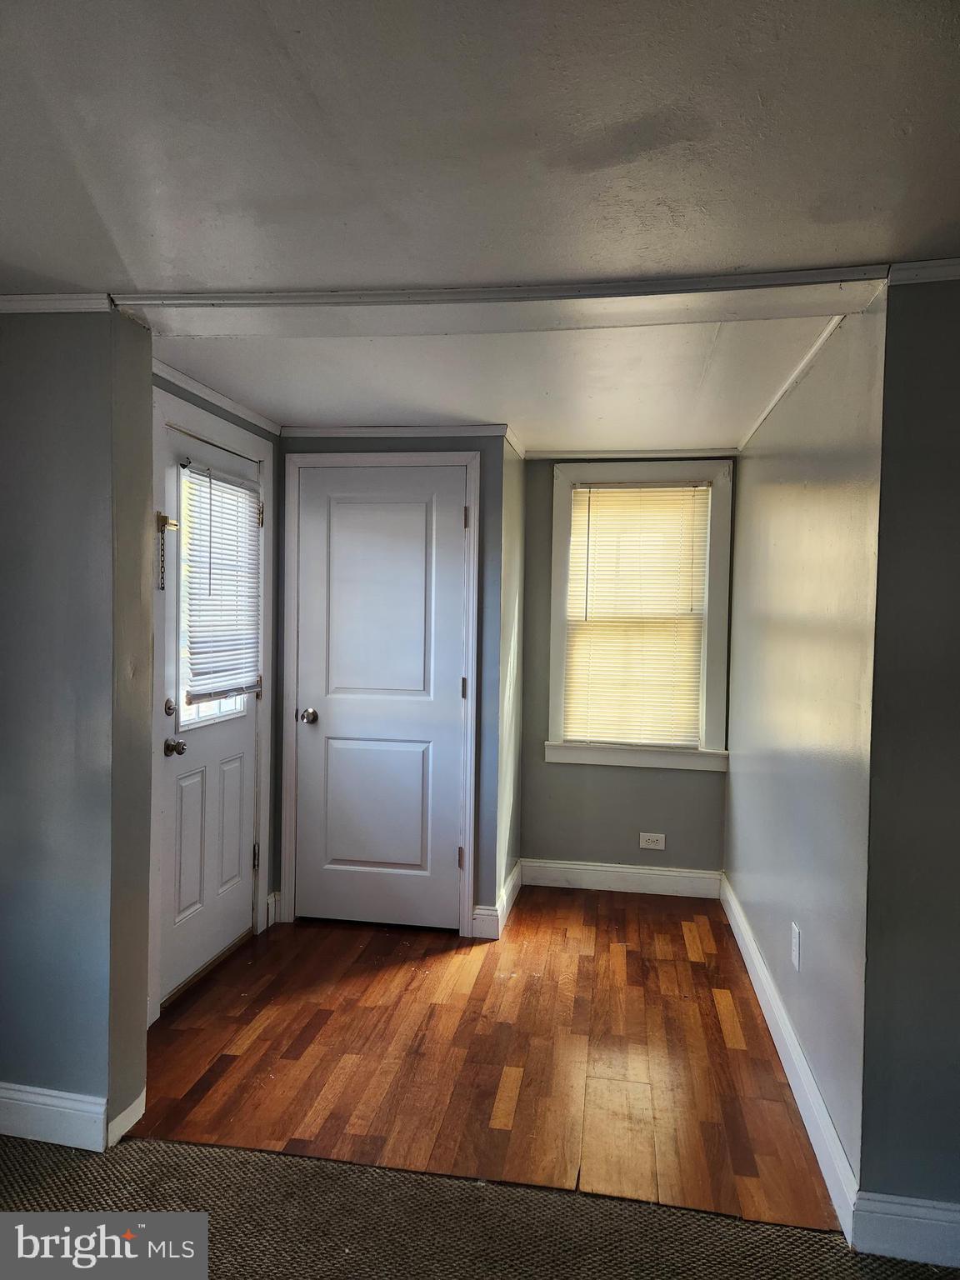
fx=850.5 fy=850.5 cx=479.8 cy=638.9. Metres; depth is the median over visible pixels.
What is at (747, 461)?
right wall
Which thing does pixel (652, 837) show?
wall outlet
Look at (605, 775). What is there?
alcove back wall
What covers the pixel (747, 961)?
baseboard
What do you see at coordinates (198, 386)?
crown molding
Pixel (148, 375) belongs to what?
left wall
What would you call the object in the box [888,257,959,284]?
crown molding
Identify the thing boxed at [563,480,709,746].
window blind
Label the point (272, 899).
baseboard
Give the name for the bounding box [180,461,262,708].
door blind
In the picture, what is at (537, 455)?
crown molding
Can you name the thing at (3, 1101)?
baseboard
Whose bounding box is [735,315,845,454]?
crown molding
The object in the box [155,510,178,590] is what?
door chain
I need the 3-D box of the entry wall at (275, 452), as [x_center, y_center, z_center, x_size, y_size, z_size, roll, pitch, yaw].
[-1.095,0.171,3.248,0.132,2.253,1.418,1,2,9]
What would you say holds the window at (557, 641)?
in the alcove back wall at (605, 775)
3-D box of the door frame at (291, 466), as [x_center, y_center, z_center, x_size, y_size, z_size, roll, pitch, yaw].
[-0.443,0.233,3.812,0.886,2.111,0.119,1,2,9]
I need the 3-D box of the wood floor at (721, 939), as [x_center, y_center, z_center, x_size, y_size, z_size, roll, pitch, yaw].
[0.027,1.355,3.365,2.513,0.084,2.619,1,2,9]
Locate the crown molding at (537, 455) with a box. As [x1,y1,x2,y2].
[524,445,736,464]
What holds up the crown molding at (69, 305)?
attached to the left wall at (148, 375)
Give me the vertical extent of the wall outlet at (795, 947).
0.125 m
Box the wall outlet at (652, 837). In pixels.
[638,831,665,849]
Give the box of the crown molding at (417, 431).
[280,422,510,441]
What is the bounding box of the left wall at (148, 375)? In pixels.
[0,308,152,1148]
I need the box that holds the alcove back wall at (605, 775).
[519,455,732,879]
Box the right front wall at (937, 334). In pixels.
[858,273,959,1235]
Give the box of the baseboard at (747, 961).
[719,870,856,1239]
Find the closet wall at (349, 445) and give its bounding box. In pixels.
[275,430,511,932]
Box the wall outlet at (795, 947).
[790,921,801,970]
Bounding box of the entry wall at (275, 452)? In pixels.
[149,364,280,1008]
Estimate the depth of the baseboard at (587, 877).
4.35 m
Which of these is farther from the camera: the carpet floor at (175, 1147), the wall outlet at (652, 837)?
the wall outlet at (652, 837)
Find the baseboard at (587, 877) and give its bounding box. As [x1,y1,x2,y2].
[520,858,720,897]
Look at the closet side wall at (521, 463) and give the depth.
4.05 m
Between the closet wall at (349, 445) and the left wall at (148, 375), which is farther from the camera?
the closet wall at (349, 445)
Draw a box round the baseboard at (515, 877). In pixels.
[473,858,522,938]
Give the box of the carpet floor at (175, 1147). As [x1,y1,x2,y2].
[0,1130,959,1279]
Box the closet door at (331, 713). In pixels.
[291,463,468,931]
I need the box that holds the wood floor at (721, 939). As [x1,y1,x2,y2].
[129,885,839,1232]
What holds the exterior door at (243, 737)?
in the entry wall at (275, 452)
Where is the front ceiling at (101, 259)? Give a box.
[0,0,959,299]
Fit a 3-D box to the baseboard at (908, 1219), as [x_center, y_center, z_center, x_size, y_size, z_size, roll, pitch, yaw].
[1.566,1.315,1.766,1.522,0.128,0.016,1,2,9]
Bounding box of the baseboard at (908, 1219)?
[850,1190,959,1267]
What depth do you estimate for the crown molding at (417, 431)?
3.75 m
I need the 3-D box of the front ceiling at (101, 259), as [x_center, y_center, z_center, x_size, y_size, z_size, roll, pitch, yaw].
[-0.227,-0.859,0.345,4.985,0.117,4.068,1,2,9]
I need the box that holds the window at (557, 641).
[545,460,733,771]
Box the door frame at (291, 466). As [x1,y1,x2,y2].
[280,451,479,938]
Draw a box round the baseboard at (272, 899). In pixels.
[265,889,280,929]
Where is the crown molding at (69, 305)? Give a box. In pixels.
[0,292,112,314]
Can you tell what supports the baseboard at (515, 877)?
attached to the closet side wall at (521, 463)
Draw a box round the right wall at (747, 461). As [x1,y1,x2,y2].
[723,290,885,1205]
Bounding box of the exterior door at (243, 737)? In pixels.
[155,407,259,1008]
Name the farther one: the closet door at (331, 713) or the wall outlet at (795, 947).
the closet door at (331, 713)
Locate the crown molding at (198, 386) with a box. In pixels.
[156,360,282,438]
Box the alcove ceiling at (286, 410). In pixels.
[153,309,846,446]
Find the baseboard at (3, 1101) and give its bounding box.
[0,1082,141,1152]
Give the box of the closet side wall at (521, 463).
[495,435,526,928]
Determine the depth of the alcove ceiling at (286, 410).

-*-

▸ ACTION ITEM
Repeat the records above exactly, without pictures.

▸ SOLUTION BELOW
fx=850.5 fy=850.5 cx=479.8 cy=638.9. Metres; depth is the median over visible pixels.
What is at (747, 461)?
right wall
Which thing does pixel (652, 837) show?
wall outlet
Look at (605, 775). What is there?
alcove back wall
What covers the pixel (747, 961)?
baseboard
What do you see at coordinates (198, 386)?
crown molding
Pixel (148, 375) belongs to what?
left wall
What would you call the object in the box [888,257,959,284]?
crown molding
Identify the thing boxed at [563,480,709,746].
window blind
Label the point (272, 899).
baseboard
Give the name for the bounding box [180,461,262,708].
door blind
In the picture, what is at (537, 455)?
crown molding
Can you name the thing at (3, 1101)?
baseboard
Whose bounding box is [735,315,845,454]?
crown molding
The object in the box [155,510,178,590] is what?
door chain
I need the 3-D box of the entry wall at (275, 452), as [x_center, y_center, z_center, x_size, y_size, z_size, roll, pitch, yaw].
[-1.095,0.171,3.248,0.132,2.253,1.418,1,2,9]
What would you say holds the window at (557, 641)?
in the alcove back wall at (605, 775)
3-D box of the door frame at (291, 466), as [x_center, y_center, z_center, x_size, y_size, z_size, roll, pitch, yaw].
[-0.443,0.233,3.812,0.886,2.111,0.119,1,2,9]
I need the 3-D box of the wood floor at (721, 939), as [x_center, y_center, z_center, x_size, y_size, z_size, roll, pitch, yaw].
[0.027,1.355,3.365,2.513,0.084,2.619,1,2,9]
Locate the crown molding at (537, 455) with a box. As [x1,y1,x2,y2].
[524,445,736,464]
What holds up the crown molding at (69, 305)?
attached to the left wall at (148, 375)
Give me the vertical extent of the wall outlet at (795, 947).
0.125 m
Box the wall outlet at (652, 837). In pixels.
[638,831,665,849]
Give the box of the crown molding at (417, 431).
[280,422,510,441]
What is the bounding box of the left wall at (148, 375)? In pixels.
[0,308,152,1148]
I need the box that holds the alcove back wall at (605, 775).
[519,455,732,879]
Box the right front wall at (937, 334). In pixels.
[858,273,959,1235]
Give the box of the baseboard at (747, 961).
[719,870,856,1239]
Find the closet wall at (349, 445) and give its bounding box. In pixels.
[275,430,511,932]
Box the wall outlet at (795, 947).
[790,921,801,970]
Bounding box of the entry wall at (275, 452)? In pixels.
[149,364,280,1008]
Estimate the depth of the baseboard at (587, 877).
4.35 m
Which of these is farther from the camera: the carpet floor at (175, 1147), the wall outlet at (652, 837)?
the wall outlet at (652, 837)
Find the baseboard at (587, 877) and give its bounding box. As [x1,y1,x2,y2].
[520,858,720,897]
Look at the closet side wall at (521, 463) and give the depth.
4.05 m
Between the closet wall at (349, 445) and the left wall at (148, 375), which is farther from the camera?
the closet wall at (349, 445)
Draw a box round the baseboard at (515, 877). In pixels.
[473,858,522,938]
Give the box of the carpet floor at (175, 1147). As [x1,y1,x2,y2].
[0,1130,959,1279]
Box the closet door at (331, 713). In pixels.
[291,463,468,931]
I need the box that holds the wood floor at (721, 939). As [x1,y1,x2,y2].
[129,885,839,1232]
What holds the exterior door at (243, 737)?
in the entry wall at (275, 452)
Where is the front ceiling at (101, 259)? Give a box.
[0,0,959,299]
Fit a 3-D box to the baseboard at (908, 1219), as [x_center, y_center, z_center, x_size, y_size, z_size, roll, pitch, yaw].
[1.566,1.315,1.766,1.522,0.128,0.016,1,2,9]
Bounding box of the baseboard at (908, 1219)?
[850,1190,959,1267]
What depth do you estimate for the crown molding at (417, 431)?
3.75 m
I need the 3-D box of the front ceiling at (101, 259), as [x_center, y_center, z_center, x_size, y_size, z_size, roll, pitch, yaw].
[-0.227,-0.859,0.345,4.985,0.117,4.068,1,2,9]
I need the box that holds the window at (557, 641).
[545,460,733,771]
Box the door frame at (291, 466). As [x1,y1,x2,y2].
[280,451,479,938]
Draw a box round the baseboard at (272, 899). In pixels.
[265,889,280,929]
Where is the crown molding at (69, 305)? Give a box. In pixels.
[0,292,112,314]
Can you tell what supports the baseboard at (515, 877)?
attached to the closet side wall at (521, 463)
Draw a box round the right wall at (747, 461). As [x1,y1,x2,y2].
[723,290,885,1205]
Bounding box of the exterior door at (243, 737)? In pixels.
[155,407,259,1008]
Name the farther one: the closet door at (331, 713) or the wall outlet at (795, 947).
the closet door at (331, 713)
Locate the crown molding at (198, 386) with a box. In pixels.
[156,360,282,438]
Box the alcove ceiling at (286, 410). In pixels.
[153,309,846,446]
Find the baseboard at (3, 1101) and give its bounding box.
[0,1082,141,1152]
Give the box of the closet side wall at (521, 463).
[495,435,526,928]
Determine the depth of the alcove ceiling at (286, 410).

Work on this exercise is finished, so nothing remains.